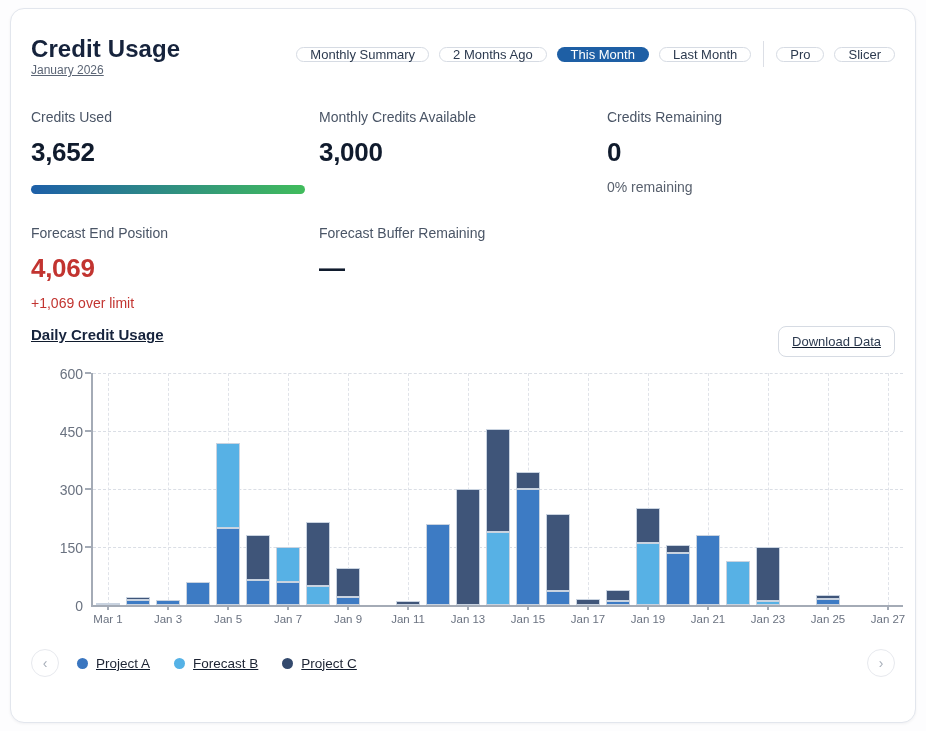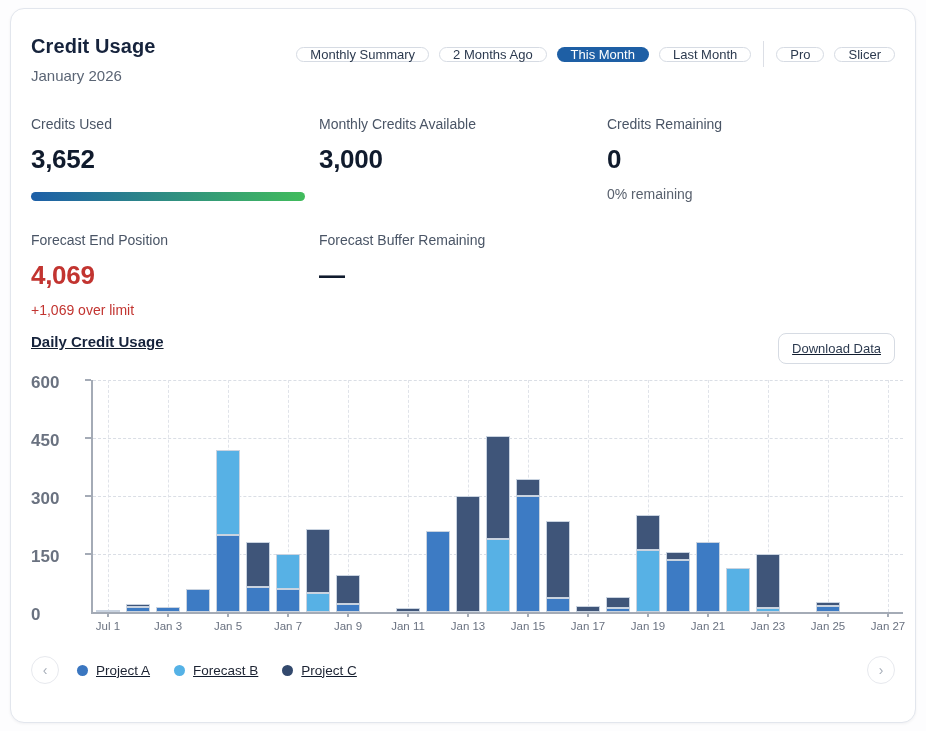--- a/index.html
+++ b/index.html
@@ -18,7 +18,7 @@
   }
   
   .hdr { display:flex; justify-content:space-between; align-items:flex-start; }
-  .title { font-size:20px; font-weight:700; color:#16233c; letter-spacing:.1px; }
+  .title { font-size:24px; font-weight:700; color:#16233c; letter-spacing:.1px; }
   .subtitle { font-size:15px; color:#5b6575; margin-top:9px; }
   .tabs { display:flex; align-items:center; gap:10px; margin-top:6px; }
   .tab {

--

* _What the task asks_
List each line of the records that holds the string "letter".

* _Reply to the task_
-  .title { font-size:20px; font-weight:700; color:#16233c; letter-spacing:.1px; }
+  .title { font-size:24px; font-weight:700; color:#16233c; letter-spacing:.1px; }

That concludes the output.